ENTERTAINMENT

Op-Ed | A casino in Times Square is a bad bet for our streets


rendering of casino in Times Square

A rendering of the proposed casino for Times Square in Manhattan.

Courtesy of SL Green

New York City is in the midst of an early and innovative experiment that is heralding a transformative shift in how we move through our streets. Congestion pricing is finally here and the early reviews are in: it’s already reducing gridlock, improving air quality and mobility, and helping to fund the next generation of needed investments in the public transit system that millions of us rely on every day. And yet, amid this moment of progress, one proposal threatens to drag us backward: a casino in Times Square. At this critical moment, we should be pursuing strategies to reduce driving even more; a casino in Times Square does just the opposite.

The SL Green/Caesars Palace Times Square project isn’t just a bad land use decision; it’s a dangerous one. It invites more cars, more emissions, more pedestrian conflicts, and more chaos into a neighborhood already bursting at the seams. The developers are promising glamor and jobs. But their own Environmental Impact Statement (EIS) makes clear what this really is: a traffic-generating machine that will degrade quality of life and make our streets less safe.

Let’s start with the basics.

Times Square is one of the busiest pedestrian zones in the world. More than 200,000 people walk through it daily. According to the EIS, eight crosswalks in the project area are already operating below acceptable levels, and the casino will make them worse. The city should be pursuing people-only areas and low traffic zones to deal with the already severely over-crowded sidewalks—not green-lighting even more traffic and congestion.

The impact on vehicle lanes is just as bad. According to the EIS, four intersections in the area will degrade to congested levels (Level of Service E or worse) on weekends.The casino proposal would add valet operations, designated drop-offs, and new zones for private cars, limos, Ubers, and buses.
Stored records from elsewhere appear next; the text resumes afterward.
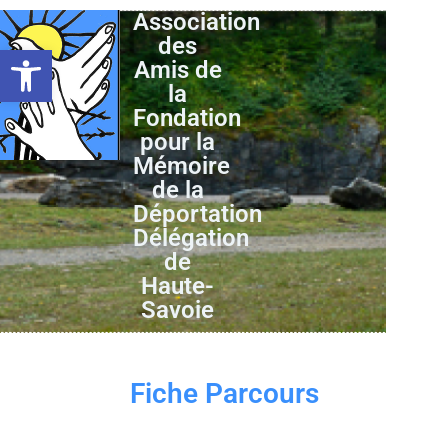
Association
des
Ouvrir la barre d’outils
Amis de
la
Fondation
pour la
Mémoire
de la
Déportation
Délégation
de
Haute-
Savoie
Fiche Parcours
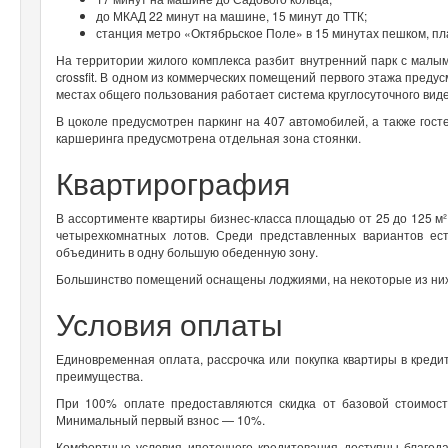
до МКАД 22 минут на машине, 15 минут до ТТК;
станция метро «Октябрьское Поле» в 15 минутах пешком, п
На территории жилого комплекса разбит внутренний парк с малы
crossfit. В одном из коммерческих помещений первого этажа преду
местах общего пользования работает система круглосуточного ви
В цоколе предусмотрен паркинг на 407 автомобилей, а также гос
каршеринга предусмотрена отдельная зона стоянки.
Квартирография
В ассортименте квартиры бизнес-класса площадью от 25 до 125 м².
четырехкомнатных лотов. Среди представленных вариантов ес
объединить в одну большую обеденную зону.
Большинство помещений оснащены лоджиями, на некоторые из них 
Условия оплаты
Единовременная оплата, рассрочка или покупка квартиры в креди
преимущества.
При 100% оплате предоставляются скидка от базовой стоимост
Минимальный первый взнос — 10%.
Комфортные условия ипотечного кредитования доступны благода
This is not transit-oriented development; this is a high-volume entertainment complex designed around vehicular access that’s poised to erase many of the gains that congestion pricing is already delivering.

Even with potential mitigations like signal timing changes and sidewalk widenings, the report admits that many of these harms cannot be fixed. This is a proposal that knowingly breaks our transportation infrastructure in one of its most fragile zones.
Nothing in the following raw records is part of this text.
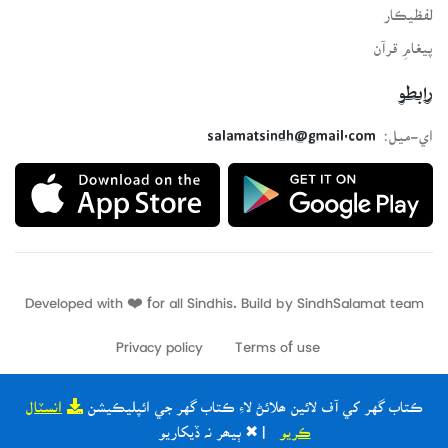
لفظيڪار
پيغامِ قرآن
رابطو
اي-ميل:
salamatsindh@gmail.com
Developed with ❤️ for all Sindhis. Build by
SindhSalamat
team
Privacy policy
Terms of use
ڪتاب گهر کي آف لائين ھلائڻ لاءِ ڪتاب گهر جي ائپليڪيشن
انسٽال
ڪريو
| ✖ ٻيھر نہ ڏيکاريو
And what about the claim that guests will “mostly take transit”? Let’s be honest: if you’re building valet garages and private shuttle ports, you’re not trying to attract strap-hangers. You’re inviting traffic. High rollers and suburban tourists are not going to board the 7 train with a suitcase. They’re going to drive (or take FHV’s) into the heart of Midtown. That’s not just bad planning. It’s a betrayal of the goals we’ve spent years organizing for: safer streets, cleaner air, and freedom from car dominance.

Worse still, this project will open during the same years that the Port Authority Bus Terminal is under reconstruction. That’s years of combined construction traffic, rerouted buses, and street closures, all colliding just steps from the casino site. And yet the casino developers didn’t include that project in their traffic analysis. Why? Because they say it opens after the casino does. That kind of magical thinking is how we get bottlenecks that last a generation.

SL Green says it will offer geofencing with Uber and “gaming credits” to encourage transit use. That’s not a real mitigation strategy, that’s greenwashing. We cannot fix structural street failures with app points and promo codes. And we certainly can’t reduce driving by building a casino at the most congested corner in the city.

At Open Plans, we envision a city where streets are for people, not for private profits, valet zones, or shuttle operations. We fight for neighborhoods where kids can walk safely to school, seniors can sit on a bench in peace, and everyone can move through the city without dodging idling limos. A Times Square casino does the opposite: it prioritizes tourism dollars over public safety, and car access over people-centered design.

We should be building on the momentum of congestion pricing, not undermining it just as it’s beginning to work. This is our chance to finally treat streets as public space, not highway on-ramps. Times Square doesn’t need a casino. Instead, it needs cleaner air, wider sidewalks, protected bike lanes, and reliable buses. As leaders around the city consider casino proposals in their neighborhoods, they should be careful to analyze the traffic and pedestrian impacts. This is a major turning point for our city and we must do it right.

So let’s make the right call. Say no to a casino in Times Square that will flood our streets with traffic and sell out our public space to the highest bidder. Let’s bet on a better future—one built for people, not cars.

Sara Lind is the co-executive director of Open Plans, a nonprofit advocacy organization that works to make New York City’s streets and public spaces safer and more livable.